Charles Tolliver’s son, Ched, posted a tribute to Cowell on Facebook, describing him as “a remarkably gifted jazz musician and music teacher who co-founded Strata-East Records with my father 50 years ago. I knew him as Uncle Stanley. He was family. An absolutely brilliant pianist and composer, educator, father, friend, beautiful soul . . .” Today, Strata-East exists mainly to license items from its back catalog for other labels.
In the late ‘60s and ‘70s, Cowell also performed with saxophonists Sonny Fortune, Stan Getz, and Art Pepper; vibraphonist Bobby Hutcherson; and the Heath Brothers (tenor saxophonist Jimmy, bassist Percy, and drummer Albert).
Majoring in music at Oberlin College and Conservatory in Ohio, he was somewhat frustrated by the school’s attitude toward jazz. “When I first got there,” he told me, “the dean of the music school, at his opening address, said, ‘This is a Bach, Beethoven, Brahms school. All that other stuff – keep it out of here.’ That surprised me because Dave Brubeck had gotten a lot of popularity because of a record, Jazz at Oberlin.” He was, however, able to play jazz off campus at local clubs.
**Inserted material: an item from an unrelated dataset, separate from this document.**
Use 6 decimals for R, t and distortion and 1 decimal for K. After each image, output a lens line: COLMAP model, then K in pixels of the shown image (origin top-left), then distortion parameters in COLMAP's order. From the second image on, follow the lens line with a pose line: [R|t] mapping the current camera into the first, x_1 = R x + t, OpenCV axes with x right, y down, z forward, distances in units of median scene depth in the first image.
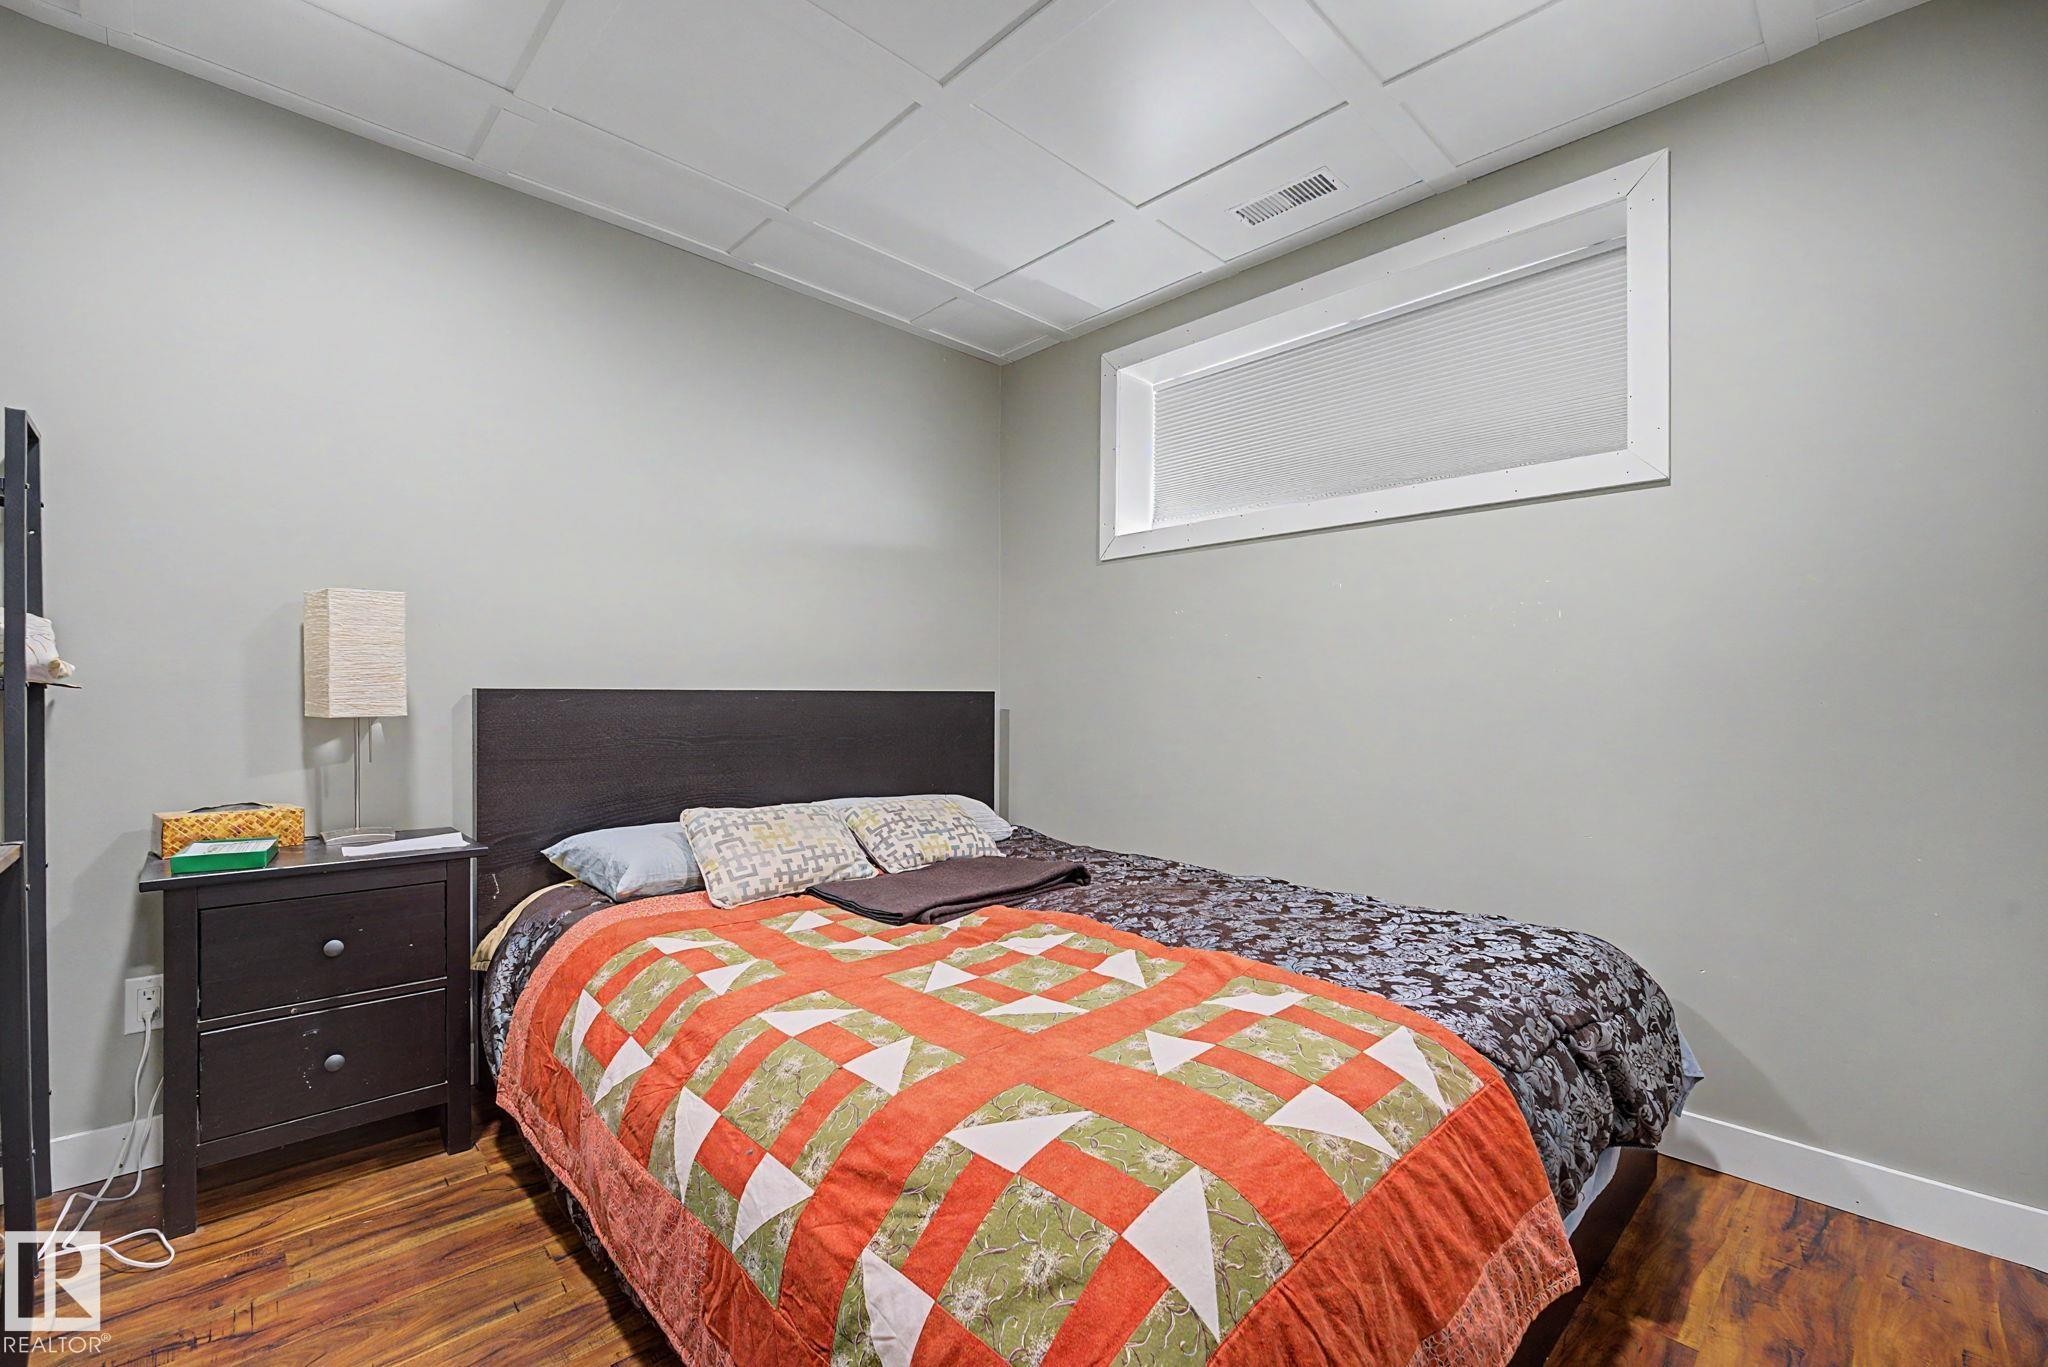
lens RADIAL K [[876.5, 0, 1024.0], [0, 876.5, 683.5], [0, 0, 1]] dist [0.023376, -0.000066]
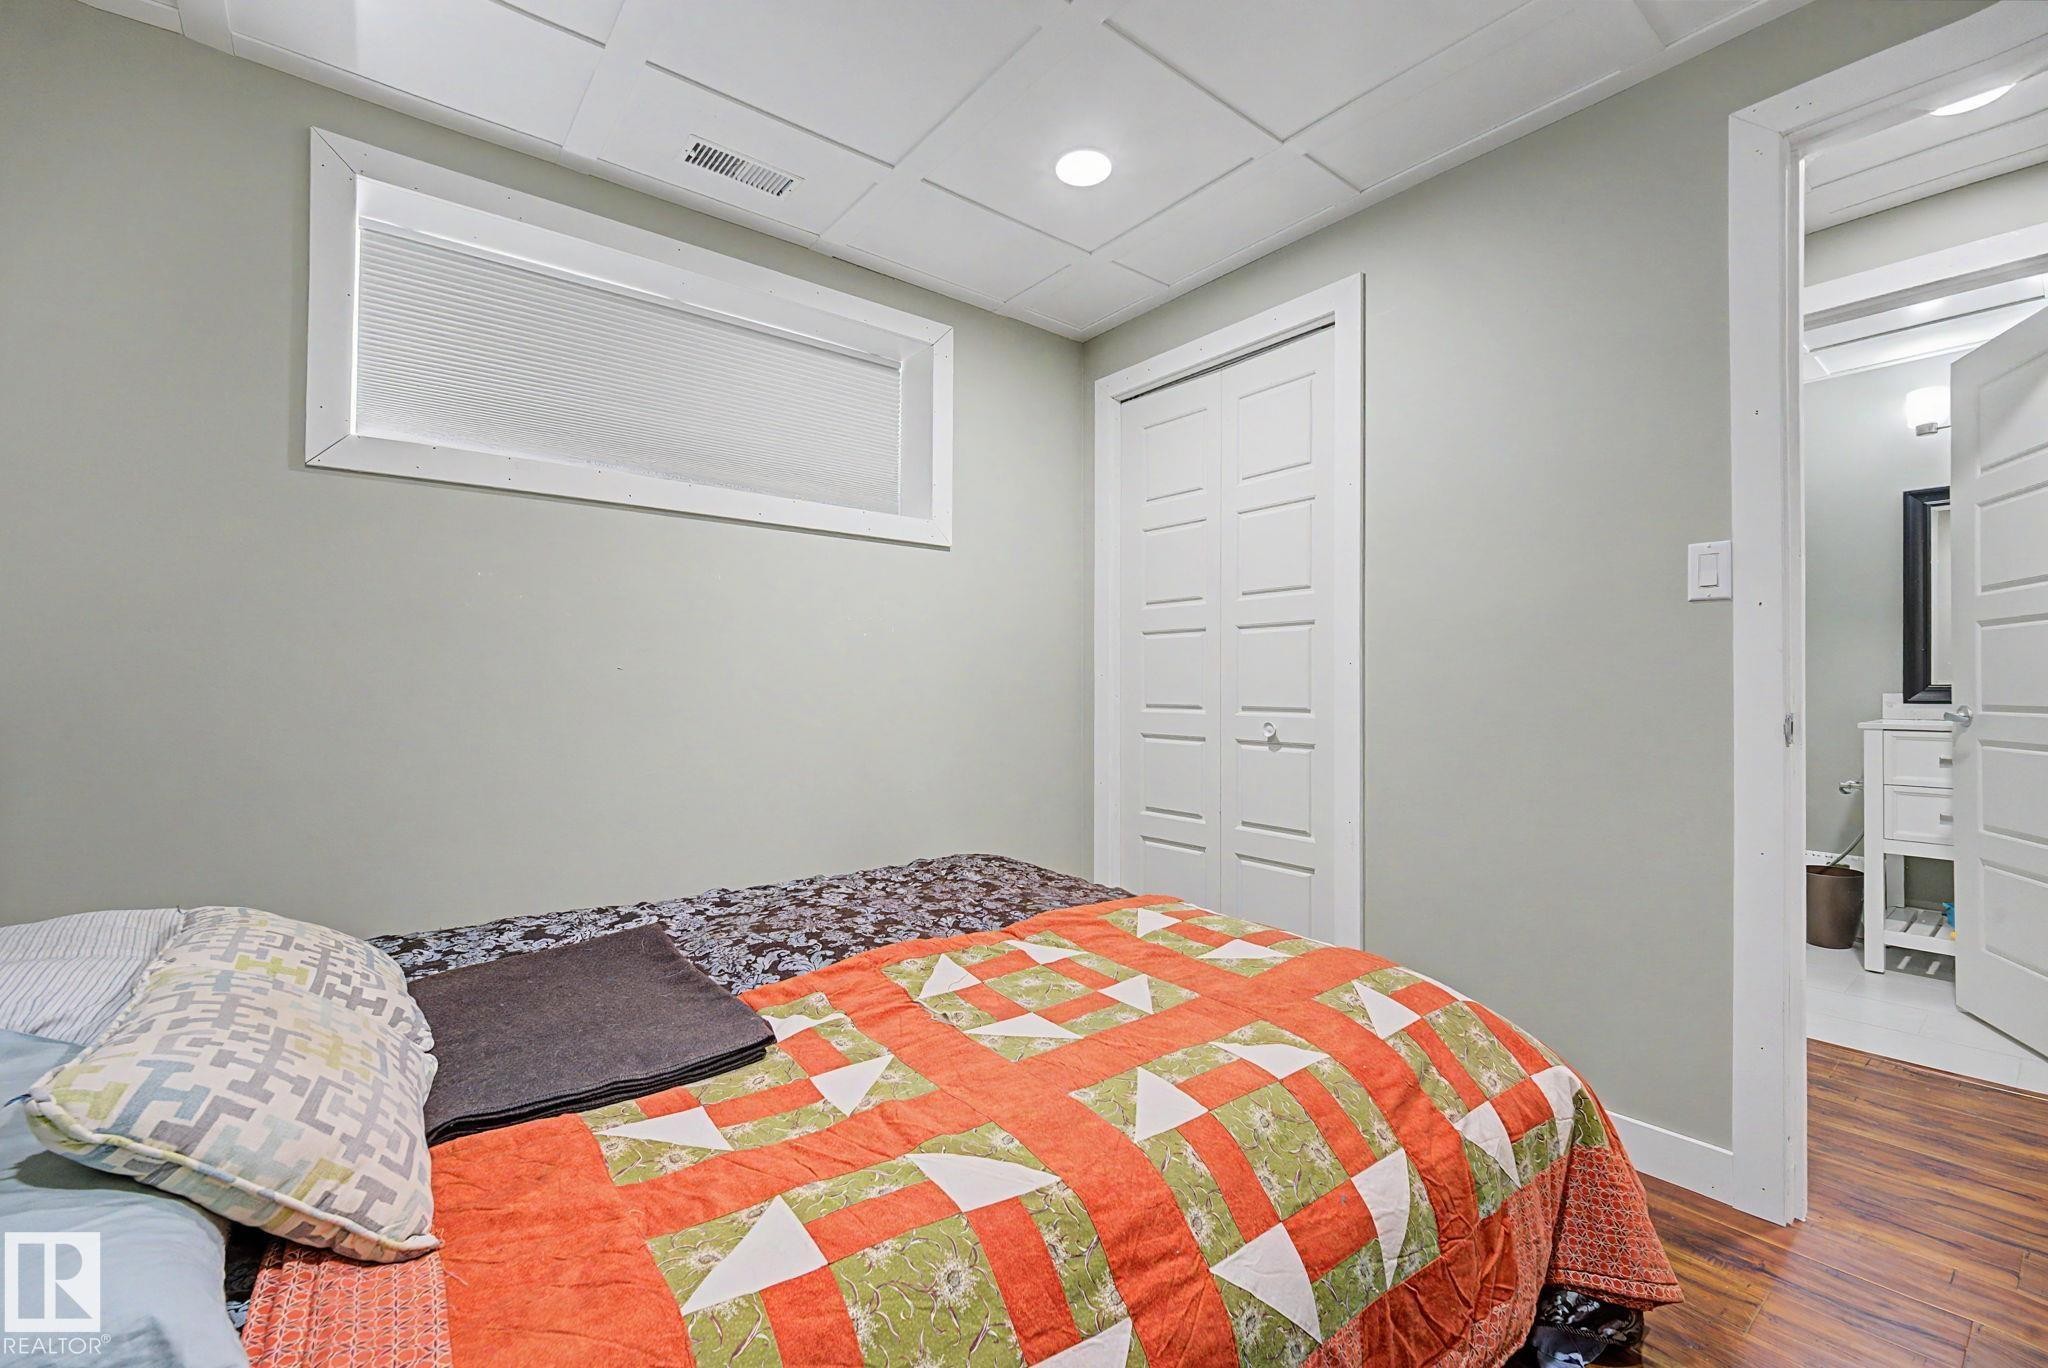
lens RADIAL K [[858.5, 0, 1028.8], [0, 858.5, 680.1], [0, 0, 1]] dist [-0.005288, -0.001100]
pose [[0.095378, 0.007034, 0.995416, -0.896577], [-0.007240, 0.999953, -0.006372, 0.009171], [-0.995415, -0.006599, 0.095425, 0.918788]]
In 2006, Cowell took a sabbatical from Rutgers to work on an orchestration commissioned by the Philadelphia Museum of Art. He composed a 12-part suite for different works of art from India, China, and Japan. Cowell always felt strongly about the connection between classical music and jazz. He told me a rift had developed between the jazz and classical areas when he arrived at Rutgers in 2000. “There was no effort to connect the classical and jazz programs,” he said. “Part of my tact in writing pieces for classical ensembles was to repair that rift.”
Cause of death was hypovolemic shock as a result of other health complications. Survivors include his wife, Sylvia; their daughter, Sunny, a singer and violinist; and another daughter, Selena, from a previous marriage.